> _WHAT TO PRODUCE_:
In the IPoIB notes, which version of the DHCP package were the tests run on?

____ TEXT BLOCK

8. In connected mode, TCP latency for short messages is larger by approx. 1usec
   (~5%) than in datagram mode. As a workaround, use datagram mode.

9. Single-socket TCP bandwidth for kernels < 2.6.18 is lower than with
   newer kernels. We recommend kernels from 2.6.18 and up for
   best IPoIB performance.

===============================================================================
4. DHCP Support of IPoIB
===============================================================================
IPoIB is configured by default to use information obtained dynamically from a
DHCP server, at driver startup time, to configure its interfaces.

Note: To use DHCP the user must apply a special patch (see "DHCP Notes" below).

DHCP Supported Operating Systems
--------------------------------
1. SLES 10
2. RHEL 5
3. All kernels from 2.6.14 and up

DHCP Unsupported Operating Systems
----------------------------------
RedHat EL 4 distributions are supported.


DHCP Notes
----------
1. It may be required to run over different UDP ports than the well known ports
   (67 and 68). Free port numbers greater than 0x8000 must be chosen. To
   specify a server or a client port number, use the option -p <port number>.
   The client's port number must be the chosen server's port number plus one.

2. For IPoIB to use DHCP, you must patch ISC's DHCP. The patch file can be
   found under OFED-1.3/docs/dhcp after extracting the distribution file.
   (After installation it can also be found under <prefix>/docs/dhcp.) The
   patch should be applied for the server and for each client. Tests were run
   on version 3.0.4 of the DHCP package.


===============================================================================
5. The ib-bonding driver
===============================================================================
The ib-bonding driver is a High Availability solution for IPoIB interfaces. 
It is based on the Linux Ethernet Bonding Driver and was adapted to work with
IPoIB. The ib-bonding package contains a bonding driver and a utility called 
ib-bond to manage and control the driver operation. 
The ib-bonding driver comes with the ib-bonding package (run rpm -qi ib-bonding
to get the package information).

Using the ib-bonding driver
---------------------------
The ib-bonding driver can be loaded manually or automatically.

1. Manual operation:
Use the utility ib-bond to stop, query, or stop the driver. For details on this
utility, read the documentation for the ib-bonding package.

________
____ EXCERPTED RECORDS

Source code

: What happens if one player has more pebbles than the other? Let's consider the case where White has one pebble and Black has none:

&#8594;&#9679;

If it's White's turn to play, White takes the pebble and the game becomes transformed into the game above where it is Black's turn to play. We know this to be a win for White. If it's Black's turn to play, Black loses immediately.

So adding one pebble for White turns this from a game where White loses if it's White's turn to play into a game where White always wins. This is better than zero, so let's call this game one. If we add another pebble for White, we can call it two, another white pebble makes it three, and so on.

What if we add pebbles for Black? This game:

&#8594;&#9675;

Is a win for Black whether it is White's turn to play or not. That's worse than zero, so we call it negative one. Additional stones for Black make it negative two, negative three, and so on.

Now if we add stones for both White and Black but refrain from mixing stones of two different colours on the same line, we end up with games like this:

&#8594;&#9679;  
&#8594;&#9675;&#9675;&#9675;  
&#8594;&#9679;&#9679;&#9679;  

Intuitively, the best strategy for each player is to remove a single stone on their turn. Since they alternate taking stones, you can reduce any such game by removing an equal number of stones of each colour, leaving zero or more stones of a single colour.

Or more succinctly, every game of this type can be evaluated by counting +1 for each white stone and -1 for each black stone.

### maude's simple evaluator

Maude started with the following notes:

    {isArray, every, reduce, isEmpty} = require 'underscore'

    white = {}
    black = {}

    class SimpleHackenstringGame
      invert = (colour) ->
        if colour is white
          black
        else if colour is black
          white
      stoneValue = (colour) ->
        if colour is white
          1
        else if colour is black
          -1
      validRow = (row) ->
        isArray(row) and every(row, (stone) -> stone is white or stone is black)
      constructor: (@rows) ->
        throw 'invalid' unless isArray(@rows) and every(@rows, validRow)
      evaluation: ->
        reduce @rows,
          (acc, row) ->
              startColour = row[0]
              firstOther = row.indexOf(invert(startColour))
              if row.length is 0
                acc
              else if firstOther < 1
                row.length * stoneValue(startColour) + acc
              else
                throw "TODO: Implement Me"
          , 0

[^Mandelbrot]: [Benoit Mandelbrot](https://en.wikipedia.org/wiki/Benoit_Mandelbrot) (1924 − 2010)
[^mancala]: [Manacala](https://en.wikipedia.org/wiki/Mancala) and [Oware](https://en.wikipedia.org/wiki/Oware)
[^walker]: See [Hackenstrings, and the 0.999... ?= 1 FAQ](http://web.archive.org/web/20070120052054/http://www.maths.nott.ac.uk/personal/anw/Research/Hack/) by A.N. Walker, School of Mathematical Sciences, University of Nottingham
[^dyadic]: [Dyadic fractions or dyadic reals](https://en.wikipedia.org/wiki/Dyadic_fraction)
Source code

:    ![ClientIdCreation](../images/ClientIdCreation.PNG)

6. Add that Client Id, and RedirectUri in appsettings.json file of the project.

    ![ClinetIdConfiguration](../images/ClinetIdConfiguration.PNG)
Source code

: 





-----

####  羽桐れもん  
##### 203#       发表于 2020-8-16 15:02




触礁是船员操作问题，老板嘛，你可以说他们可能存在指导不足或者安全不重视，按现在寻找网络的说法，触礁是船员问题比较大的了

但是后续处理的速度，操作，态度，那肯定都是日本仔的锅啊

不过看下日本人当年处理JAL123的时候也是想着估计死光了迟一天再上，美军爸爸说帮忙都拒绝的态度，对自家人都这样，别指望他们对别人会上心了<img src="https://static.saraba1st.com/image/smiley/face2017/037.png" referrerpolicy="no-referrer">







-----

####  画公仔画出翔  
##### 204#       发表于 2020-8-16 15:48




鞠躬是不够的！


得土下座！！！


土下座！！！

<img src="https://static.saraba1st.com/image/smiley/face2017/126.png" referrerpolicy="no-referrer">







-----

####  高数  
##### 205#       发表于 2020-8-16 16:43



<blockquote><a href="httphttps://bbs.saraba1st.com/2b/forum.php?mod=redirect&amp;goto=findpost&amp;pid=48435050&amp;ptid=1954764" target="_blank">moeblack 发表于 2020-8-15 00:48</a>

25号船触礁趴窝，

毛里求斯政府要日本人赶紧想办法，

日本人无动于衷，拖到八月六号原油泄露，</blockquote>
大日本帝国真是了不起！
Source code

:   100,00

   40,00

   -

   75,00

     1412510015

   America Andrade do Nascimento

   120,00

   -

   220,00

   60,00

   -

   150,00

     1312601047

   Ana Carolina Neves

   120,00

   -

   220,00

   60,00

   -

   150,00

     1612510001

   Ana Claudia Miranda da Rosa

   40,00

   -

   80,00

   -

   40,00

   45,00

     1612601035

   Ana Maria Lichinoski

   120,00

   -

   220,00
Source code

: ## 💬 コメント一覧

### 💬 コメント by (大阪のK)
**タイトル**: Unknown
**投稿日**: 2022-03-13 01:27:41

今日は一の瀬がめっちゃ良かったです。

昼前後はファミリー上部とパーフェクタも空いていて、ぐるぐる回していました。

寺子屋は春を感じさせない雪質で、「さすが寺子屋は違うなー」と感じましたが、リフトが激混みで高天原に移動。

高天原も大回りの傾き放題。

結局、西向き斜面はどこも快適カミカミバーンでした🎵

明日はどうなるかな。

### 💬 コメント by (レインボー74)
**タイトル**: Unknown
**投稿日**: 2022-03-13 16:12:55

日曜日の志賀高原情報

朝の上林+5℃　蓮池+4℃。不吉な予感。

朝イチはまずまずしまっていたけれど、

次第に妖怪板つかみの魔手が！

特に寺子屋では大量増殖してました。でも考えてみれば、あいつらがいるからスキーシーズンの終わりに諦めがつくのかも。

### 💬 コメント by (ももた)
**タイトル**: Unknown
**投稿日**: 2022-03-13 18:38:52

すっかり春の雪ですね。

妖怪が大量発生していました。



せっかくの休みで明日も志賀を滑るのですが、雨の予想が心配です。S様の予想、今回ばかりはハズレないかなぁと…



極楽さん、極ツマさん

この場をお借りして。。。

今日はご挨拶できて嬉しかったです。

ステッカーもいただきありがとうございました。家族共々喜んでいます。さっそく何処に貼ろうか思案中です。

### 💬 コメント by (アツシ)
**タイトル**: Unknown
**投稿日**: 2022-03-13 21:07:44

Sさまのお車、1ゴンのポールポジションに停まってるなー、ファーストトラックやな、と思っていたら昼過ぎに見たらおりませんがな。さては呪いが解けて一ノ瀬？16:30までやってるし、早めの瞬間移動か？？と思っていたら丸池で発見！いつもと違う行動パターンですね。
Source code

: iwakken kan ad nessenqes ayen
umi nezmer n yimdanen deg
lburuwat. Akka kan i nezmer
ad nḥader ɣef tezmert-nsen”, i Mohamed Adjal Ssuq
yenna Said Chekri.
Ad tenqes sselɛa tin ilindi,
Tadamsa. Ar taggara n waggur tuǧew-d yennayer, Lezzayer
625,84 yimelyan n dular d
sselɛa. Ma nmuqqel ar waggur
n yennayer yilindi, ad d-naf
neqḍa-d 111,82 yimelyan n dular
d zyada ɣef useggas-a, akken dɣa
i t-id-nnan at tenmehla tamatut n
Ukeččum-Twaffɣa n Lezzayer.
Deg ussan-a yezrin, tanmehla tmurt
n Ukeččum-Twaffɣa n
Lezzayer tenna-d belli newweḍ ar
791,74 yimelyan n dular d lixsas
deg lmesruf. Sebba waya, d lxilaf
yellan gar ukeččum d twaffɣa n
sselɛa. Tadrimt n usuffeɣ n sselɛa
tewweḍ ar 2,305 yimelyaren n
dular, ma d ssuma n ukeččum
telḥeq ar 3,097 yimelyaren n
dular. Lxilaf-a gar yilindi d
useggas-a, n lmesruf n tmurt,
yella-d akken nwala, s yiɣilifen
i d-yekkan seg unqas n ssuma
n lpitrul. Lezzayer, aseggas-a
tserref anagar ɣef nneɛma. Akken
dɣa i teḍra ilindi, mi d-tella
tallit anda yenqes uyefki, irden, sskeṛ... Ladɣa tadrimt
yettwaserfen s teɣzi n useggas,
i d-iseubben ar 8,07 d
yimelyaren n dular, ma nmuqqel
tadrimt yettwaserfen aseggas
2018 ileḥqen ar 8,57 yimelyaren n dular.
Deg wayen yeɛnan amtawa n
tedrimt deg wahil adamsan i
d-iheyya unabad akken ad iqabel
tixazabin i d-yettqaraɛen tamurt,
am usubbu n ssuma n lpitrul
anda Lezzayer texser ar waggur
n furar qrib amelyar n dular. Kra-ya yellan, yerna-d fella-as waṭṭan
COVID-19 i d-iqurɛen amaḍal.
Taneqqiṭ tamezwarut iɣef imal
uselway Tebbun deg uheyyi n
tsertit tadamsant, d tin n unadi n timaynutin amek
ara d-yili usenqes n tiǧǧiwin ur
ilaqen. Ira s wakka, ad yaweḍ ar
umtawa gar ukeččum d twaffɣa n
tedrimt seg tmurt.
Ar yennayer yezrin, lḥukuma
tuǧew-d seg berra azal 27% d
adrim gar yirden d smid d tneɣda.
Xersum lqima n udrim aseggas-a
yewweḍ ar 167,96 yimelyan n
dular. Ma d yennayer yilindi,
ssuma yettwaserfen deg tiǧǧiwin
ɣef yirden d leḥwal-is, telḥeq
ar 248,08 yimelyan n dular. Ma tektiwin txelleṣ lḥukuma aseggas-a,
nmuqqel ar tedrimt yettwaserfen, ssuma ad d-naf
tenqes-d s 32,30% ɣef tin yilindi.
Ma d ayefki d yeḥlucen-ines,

________

> _RESULT OF THE EXERCISE_:
Version 3.0.4.